In the merge function, we keep comparing the first elements of both arrays, popping the smaller one and pushing it into our result array. We keep doing this until one of our arrays is empty. Then, we simply extend our result array with the remaining elements of the non-empty array.

The Grand Finale: Testing! 🥳

fn main() {
    let arr = [10, 5, 3, 8, 2, 6, 4, 7, 9, 1];
    println!("Array before sorting {:?}", arr);
    println!("Array after sorting {:?}", merge_sort(&arr));
}
// Output:
// Array before sorting [10, 5, 3, 8, 2, 6, 4, 7, 9, 1]
// Array after sorting [1, 2, 3, 4, 5, 6, 7, 8, 9, 10]

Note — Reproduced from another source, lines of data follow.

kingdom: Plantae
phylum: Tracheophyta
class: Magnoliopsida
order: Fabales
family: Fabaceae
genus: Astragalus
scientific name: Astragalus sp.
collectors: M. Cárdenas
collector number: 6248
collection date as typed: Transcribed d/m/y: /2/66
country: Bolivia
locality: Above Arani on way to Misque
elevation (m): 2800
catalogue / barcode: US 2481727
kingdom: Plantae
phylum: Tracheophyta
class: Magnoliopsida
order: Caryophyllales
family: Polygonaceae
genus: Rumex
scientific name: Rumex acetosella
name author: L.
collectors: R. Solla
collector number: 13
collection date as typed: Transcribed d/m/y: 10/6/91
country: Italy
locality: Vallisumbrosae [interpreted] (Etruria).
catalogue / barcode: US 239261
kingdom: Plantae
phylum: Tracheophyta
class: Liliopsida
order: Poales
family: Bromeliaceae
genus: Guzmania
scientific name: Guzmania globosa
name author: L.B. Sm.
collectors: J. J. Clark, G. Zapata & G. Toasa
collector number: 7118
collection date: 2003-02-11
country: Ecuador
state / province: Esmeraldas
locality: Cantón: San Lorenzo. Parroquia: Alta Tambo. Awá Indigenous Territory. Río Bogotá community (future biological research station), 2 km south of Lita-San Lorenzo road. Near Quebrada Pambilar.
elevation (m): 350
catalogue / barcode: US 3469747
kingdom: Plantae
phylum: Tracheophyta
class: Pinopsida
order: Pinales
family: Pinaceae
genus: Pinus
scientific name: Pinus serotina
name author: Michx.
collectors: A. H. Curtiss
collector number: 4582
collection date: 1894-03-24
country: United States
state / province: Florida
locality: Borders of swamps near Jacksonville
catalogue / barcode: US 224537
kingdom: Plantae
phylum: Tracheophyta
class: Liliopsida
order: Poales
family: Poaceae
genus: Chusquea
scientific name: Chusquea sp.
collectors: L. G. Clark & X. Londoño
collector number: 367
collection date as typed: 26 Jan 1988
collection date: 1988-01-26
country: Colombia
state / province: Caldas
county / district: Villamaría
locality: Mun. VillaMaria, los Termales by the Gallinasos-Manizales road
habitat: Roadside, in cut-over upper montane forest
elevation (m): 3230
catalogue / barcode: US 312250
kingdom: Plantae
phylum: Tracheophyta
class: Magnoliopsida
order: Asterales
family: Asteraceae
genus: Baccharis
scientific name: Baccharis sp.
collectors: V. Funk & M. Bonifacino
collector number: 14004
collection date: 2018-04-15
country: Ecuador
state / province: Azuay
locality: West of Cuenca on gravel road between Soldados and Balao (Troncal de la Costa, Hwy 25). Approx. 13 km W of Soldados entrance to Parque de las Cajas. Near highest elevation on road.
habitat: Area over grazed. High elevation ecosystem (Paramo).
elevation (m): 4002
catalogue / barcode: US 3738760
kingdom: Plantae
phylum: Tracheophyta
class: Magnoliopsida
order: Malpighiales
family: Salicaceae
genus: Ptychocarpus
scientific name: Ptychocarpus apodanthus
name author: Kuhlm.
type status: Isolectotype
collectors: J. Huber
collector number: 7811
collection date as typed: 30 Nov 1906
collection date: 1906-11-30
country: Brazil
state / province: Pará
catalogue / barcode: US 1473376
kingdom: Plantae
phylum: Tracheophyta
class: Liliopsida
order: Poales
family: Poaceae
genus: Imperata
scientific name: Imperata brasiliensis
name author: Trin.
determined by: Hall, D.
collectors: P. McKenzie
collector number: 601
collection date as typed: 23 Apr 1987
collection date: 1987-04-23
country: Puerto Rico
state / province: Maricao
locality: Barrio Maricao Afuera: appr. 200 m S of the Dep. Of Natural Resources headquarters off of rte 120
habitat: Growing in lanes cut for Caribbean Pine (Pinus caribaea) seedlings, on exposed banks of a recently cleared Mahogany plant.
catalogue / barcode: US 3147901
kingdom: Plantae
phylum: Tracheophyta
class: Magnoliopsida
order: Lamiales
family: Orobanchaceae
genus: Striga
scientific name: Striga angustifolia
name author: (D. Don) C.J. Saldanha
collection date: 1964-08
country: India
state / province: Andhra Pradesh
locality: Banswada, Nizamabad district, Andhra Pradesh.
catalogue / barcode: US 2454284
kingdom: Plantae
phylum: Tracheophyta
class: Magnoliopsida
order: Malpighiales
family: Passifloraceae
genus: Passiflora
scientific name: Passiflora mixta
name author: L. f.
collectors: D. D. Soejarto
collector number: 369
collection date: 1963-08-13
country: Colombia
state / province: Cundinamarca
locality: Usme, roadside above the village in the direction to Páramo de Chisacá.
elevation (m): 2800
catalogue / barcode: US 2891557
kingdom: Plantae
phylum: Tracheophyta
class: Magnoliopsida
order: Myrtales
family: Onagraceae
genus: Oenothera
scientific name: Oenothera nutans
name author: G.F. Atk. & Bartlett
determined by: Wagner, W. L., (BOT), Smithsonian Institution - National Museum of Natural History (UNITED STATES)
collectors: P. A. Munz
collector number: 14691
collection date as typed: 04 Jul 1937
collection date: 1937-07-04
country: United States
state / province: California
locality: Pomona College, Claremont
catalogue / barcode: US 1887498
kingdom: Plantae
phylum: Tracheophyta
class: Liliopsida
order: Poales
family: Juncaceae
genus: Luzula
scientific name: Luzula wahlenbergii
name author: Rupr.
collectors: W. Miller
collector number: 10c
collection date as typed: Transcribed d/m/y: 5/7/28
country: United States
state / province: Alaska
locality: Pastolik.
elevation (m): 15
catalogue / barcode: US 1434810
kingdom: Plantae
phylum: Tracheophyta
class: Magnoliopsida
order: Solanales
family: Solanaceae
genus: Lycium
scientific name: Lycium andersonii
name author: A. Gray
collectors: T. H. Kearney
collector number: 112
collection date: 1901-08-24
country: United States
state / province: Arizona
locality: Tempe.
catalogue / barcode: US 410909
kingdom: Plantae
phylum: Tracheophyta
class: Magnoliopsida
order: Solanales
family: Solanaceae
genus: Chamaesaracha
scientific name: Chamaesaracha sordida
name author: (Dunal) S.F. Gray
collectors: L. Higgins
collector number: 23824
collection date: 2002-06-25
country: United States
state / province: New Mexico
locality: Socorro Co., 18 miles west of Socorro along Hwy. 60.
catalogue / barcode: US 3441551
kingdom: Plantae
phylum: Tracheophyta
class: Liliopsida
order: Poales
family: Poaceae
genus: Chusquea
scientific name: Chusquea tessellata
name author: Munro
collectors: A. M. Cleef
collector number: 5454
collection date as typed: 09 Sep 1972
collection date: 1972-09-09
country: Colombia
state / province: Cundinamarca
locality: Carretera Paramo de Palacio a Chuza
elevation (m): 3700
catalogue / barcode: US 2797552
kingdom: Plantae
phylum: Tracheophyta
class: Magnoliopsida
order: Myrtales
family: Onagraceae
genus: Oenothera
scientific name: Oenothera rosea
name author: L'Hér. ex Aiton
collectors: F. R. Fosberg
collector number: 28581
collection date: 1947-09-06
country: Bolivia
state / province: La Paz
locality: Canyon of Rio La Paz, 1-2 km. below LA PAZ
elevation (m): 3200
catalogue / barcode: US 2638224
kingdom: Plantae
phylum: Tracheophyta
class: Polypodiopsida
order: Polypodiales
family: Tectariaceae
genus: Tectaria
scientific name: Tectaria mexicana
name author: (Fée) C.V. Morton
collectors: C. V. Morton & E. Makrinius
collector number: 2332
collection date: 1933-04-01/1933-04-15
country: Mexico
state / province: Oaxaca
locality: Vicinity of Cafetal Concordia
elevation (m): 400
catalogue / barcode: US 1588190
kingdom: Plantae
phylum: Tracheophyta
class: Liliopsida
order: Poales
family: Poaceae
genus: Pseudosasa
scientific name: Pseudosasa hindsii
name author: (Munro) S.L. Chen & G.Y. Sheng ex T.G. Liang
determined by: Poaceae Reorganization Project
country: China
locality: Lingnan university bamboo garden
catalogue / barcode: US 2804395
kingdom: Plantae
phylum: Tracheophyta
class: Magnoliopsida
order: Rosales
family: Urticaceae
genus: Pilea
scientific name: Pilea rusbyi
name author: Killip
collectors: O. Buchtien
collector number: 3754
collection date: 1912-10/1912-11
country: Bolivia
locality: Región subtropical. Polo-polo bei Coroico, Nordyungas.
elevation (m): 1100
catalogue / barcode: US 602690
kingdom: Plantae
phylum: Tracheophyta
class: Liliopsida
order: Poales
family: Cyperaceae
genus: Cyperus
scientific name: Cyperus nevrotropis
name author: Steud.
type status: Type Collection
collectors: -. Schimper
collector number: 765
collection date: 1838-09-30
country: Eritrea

We test our Merge Sort implementation with a randomly ordered array. As we can see, our array is perfectly sorted after the function execution, giving us the sorted array we desired!

The Performance Rigging: Decoding the Choices 🚢

Why did we opt for slices instead of vectors in dividing the array? Slices allow us to work directly with parts of the original array, avoiding unnecessary allocations.

Why do we modify vectors in-place within the merge function? In-place modifications reduce memory overhead, making our algorithm more memory-efficient.

By choosing these strategies, we navigate towards a more performant implementation of merge sort in Rust.

Conclusion: Sailing Forward

As the waves of code complexity rise, we've navigated through the intricacies of merge sort in Rust. With the fleet divided and fleets merged, our code sails gracefully towards efficiency and performance. May your Rust adventures continue to be swift and victorious! ⚓️🚀